Down at my core, I have always been partial to laser printers. In high school, the family had an HP LaserJet 4. To say that thing was a tank was a massive understatement. It printed volumes of paper and never really skipped a beat. Term papers, science projects, tax returns – whatever we threw at it, it handled it with ease.
In college I got wooed into an HP inkjet printer because it had color. While the color was nice, the printed photographs were not that great. Great photographs at the time required a really expensive printer which this college student didn’t have the money for. The ink on regular paper would always smear, wick into the paper, or become totally unrecognizable when wet. On top of that, cartridges were expensive. After several bad experiences with inkjet printers in college (yes I know that was the stone age when years began with 19), I resolved to never buy another inkjet printer again.

After college I went back to the LaserJet 6L. I gave up color but the reliability factor was well worth losing the ability to print colorful images. Text was crisp again and held up over time. I loved the fact it had two paper feeds. I forget the name of it, but I could put a film on top of the paper and the heat from the fuser in the printer would bind the shine of the film onto the paper for mirrored text. It was cool stuff. That printer handled all sorts of paper sizes, paper thicknesses, and envelopes!
After the LaserJet 6L started to pull paper into the machine at an angle, it was again time for a new printer.

I settled in on the HP CP-1510. It printed text crisply, had color, and was cost-effective to purchase. The big surprise though was how quickly the cartridges expired and the cost of replacement toner. I didn’t print that often but after the color in the toner no longer lined up I used it for a number of years as a black-and-white printer.

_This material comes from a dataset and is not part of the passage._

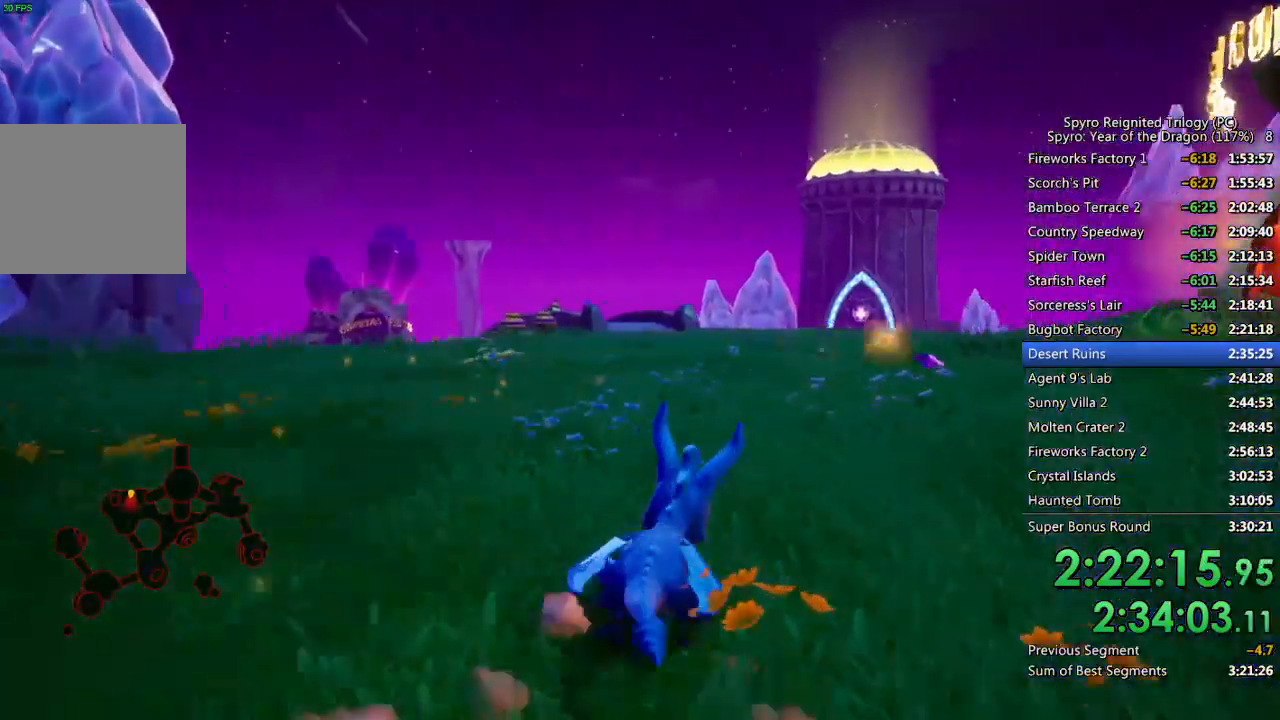
{"buttons": ["SQUARE"], "left_stick": "center", "right_stick": "center", "events": [[117, "left_stick", "right"], [267, "left_stick", "center"], [350, "left_stick", "left"], [500, "left_stick", "center"]]}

Oftentimes I’d have to reprint as I’d lose the setting for black-and-white in the software and it would print a garbled mess of color.
I asked a number of my friends what kind of printer they would recommend and I got strange looks equating to “why do you need to buy a printer in the digital age?” Mainly I need to print return labels for Amazon packages, forms I need to fill out on paper, and address labels for the Christmas cards I send every year. Every so often I need to scan a physical document and send it off as a PDF. I was hoping my new printer could do that as well.
This time around a color laser printers wouldn’t fit in the closet I keep my printer. Also, the printer and the cartridges for a color laser were more than I wanted to spend. Inkjets for photographs have come a long way in the past 20 years generating near lab quality prints (with some work). When I saw the Epson EcoTank 4760 didn’t require proprietary cartridges, I was in! Large, refillable reservoirs seemed to be the right thing environmentally as well as cost wise for the consumer.

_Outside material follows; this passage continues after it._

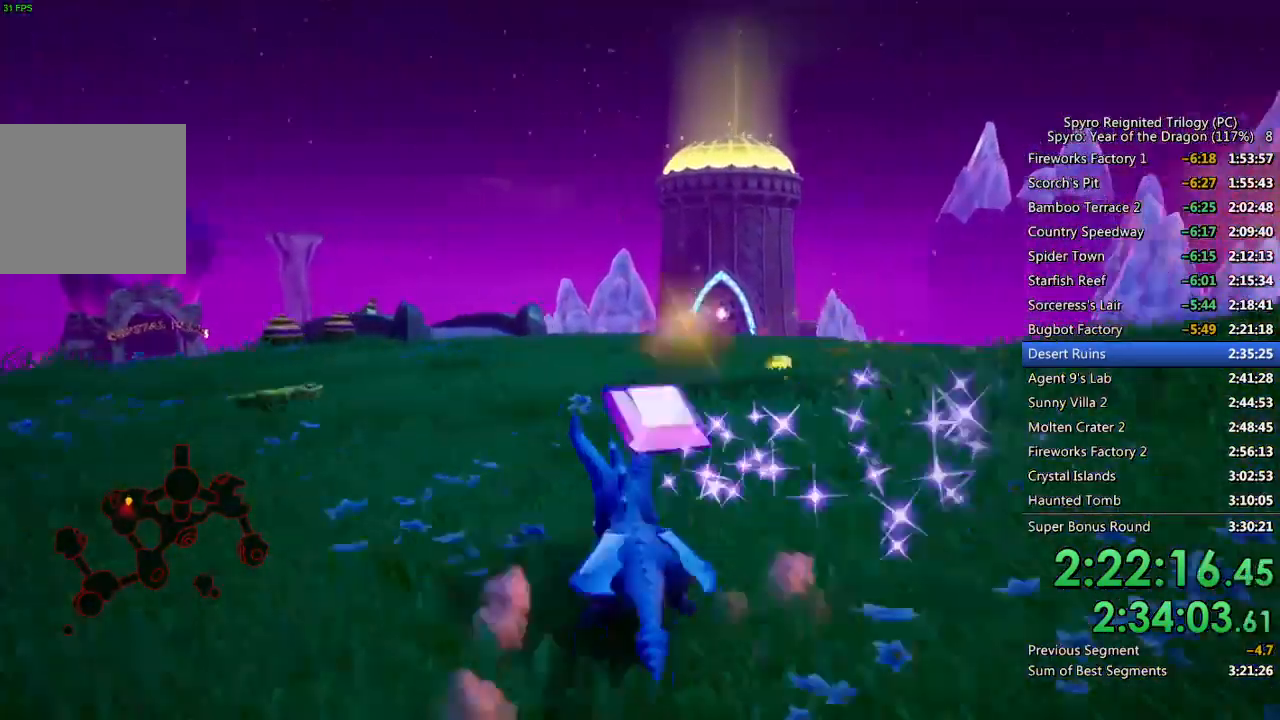
{"buttons": ["SQUARE"], "left_stick": "center", "right_stick": "center", "events": []}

Set up for the printer was tedious but not difficult. Mostly it required aligning the printheads which were generally in good order from the factory. Filling the reservoirs was equally simple. What surprised me most was how much I loved my printer. I mean, who loves a printer? I wish I could have bought this printer five years ago.
There are several things I really appreciate about this printer:
- It has Wi-Fi which means it can participate with every other device on my network.
- I can print from my phone or tablet which makes working remotely significantly easier.
- The cost of replacement ink is not exorbitant so I feel like I can print freely
- It prints photographs really well right out of Lightroom (with the driver and paper type configured)
But what really speaks to me about this printer is that printing is easy – especially photographs. Making photographs easy to print makes photographs easy to share. I love putting photographs on my fridge and swapping out pictures in frames.

I can easily print a photo and attach it to a thank you card. My printer helps me enjoy my life with others more easily. That’s huge. The only thing I wished it had was a manual paper feed. Printing on special paper means pulling out all of the regular paper in the printer every time.
ProTip: I’ve printed a few photographs on Epson’s Ultra Glossy and a few on Kirkland Signature (Costco)’s and have not noticed a huge difference in on 5×7 prints. For now my money is on Costco!
For prints that I’m really going to mount and preserve right, my favorite lab is Mpix. They’ve always delivered top notch prints and color reproduction from Lightroom.